Un altro Carnevale italiano famoso è quello di Putignano, piccolo centro pugliese. Le sue origini risalgono a tempi lontani e presenta riti popolari antichissimi che si accompagnano alle tradizionali sfilate di carri. Dà inizio al Carnevale la Festa delle Propaggini che ha luogo il 26 Dicembre, con strofe e versi umoristici e satirici, dedicati a particolari personaggi e a fatti accaduti in città. Il Martedì Grasso si può assistere al funerale di re Carnevale: il suo feretro, accompagnato dalla moglie e da donne che piangono e urlano, sfila attraverso le strade della città, e, al termine della processione, viene dato fuoco ad un fantoccio che lo rappresenta.




In Sardegna, ad Oristano, l’ultimo giorno di Carnevale, è dedicato alla Sartiglia, giostra equestre durante la quale i cavalieri vestiti con costumi tradizionali antichi e con il volto coperto da una maschera di legno, devono riuscire ad infilzare con la lancia le stelle sospese in alto. Dal numero delle stelle che i cavalieri, al galoppo, riescono ad infilare sulla lancia, i contadini del luogo riusciranno a prevedere se il raccolto dei campi sarà abbondante o scarso. Anche qui, è evidente che i riti di Carnevale rispecchiano tradizioni antiche e pagane legate alla fertilità della terra e alla riuscita del raccolto.

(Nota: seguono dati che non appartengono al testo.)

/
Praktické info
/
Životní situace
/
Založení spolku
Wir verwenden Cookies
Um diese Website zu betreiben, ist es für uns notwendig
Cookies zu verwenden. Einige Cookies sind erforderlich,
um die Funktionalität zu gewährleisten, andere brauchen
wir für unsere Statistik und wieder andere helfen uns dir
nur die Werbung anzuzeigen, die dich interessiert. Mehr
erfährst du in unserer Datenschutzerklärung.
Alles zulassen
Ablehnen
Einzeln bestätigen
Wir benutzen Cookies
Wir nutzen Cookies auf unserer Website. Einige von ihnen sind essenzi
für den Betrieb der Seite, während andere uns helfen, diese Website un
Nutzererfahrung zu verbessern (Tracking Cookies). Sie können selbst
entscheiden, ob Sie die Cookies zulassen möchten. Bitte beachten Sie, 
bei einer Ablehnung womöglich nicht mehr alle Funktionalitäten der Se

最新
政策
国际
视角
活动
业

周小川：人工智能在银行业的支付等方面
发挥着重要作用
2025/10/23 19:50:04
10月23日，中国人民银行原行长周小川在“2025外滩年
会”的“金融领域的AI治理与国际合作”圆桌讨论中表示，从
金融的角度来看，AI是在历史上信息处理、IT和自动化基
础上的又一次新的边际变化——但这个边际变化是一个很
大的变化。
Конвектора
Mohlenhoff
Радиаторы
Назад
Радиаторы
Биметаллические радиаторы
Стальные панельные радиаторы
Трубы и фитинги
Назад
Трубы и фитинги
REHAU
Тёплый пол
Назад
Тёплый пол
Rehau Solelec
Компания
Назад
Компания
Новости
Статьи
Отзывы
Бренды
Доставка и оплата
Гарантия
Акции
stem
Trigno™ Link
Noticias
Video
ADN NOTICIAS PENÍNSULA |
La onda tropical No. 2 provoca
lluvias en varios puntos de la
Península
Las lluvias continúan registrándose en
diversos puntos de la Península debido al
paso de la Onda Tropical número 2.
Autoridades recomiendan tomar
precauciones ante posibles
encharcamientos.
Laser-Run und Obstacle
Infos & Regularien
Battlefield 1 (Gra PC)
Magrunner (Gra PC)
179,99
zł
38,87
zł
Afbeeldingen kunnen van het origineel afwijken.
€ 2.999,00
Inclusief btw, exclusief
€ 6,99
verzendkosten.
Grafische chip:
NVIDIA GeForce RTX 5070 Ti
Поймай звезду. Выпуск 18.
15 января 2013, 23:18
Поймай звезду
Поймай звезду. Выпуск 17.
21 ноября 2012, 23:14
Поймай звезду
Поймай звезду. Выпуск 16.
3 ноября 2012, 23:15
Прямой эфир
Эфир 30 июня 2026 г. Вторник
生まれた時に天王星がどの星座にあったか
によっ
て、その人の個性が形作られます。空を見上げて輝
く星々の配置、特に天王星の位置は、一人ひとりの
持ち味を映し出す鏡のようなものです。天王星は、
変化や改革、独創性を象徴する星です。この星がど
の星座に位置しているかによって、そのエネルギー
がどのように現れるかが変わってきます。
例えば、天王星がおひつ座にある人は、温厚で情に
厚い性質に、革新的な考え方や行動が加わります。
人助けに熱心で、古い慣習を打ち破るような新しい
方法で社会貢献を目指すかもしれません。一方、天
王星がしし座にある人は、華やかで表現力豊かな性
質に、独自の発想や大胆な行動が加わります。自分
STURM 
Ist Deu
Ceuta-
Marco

New Orleans ospita il Carnevale più famoso d’America e il culmine della festa avviene il “Mardi Gras”, come dicono loro. La città però si prepara ai festeggiamenti già dal sabato precedente con sfilate di carri spettacolari, maschere, bande musicali e ballerini. Dai carri vengono lanciati sugli spettatori dobloni e “beals”, collane colorate coi tipici colori del carnevale: viola, verde e giallo. Chi vuole assistere alla sfilata deve alzarsi molto presto per prender posto lungo la strada, o in alternativa può prendere parte ai festeggiamenti: per quattro giorni!! Una delle canzoni più suonate dalle bande di New Orleans durante le sfilate è “Little Brown Jug”.

Inoltre, famosi nel mondo sono il Carnevale di Rio de Janeiro, che non ha bisogno di descrizioni perché le sue ballerine sono note a tutti, Nizza, Lagosta, Cadice, Limassol, Binche, Aalborg e Maastricht.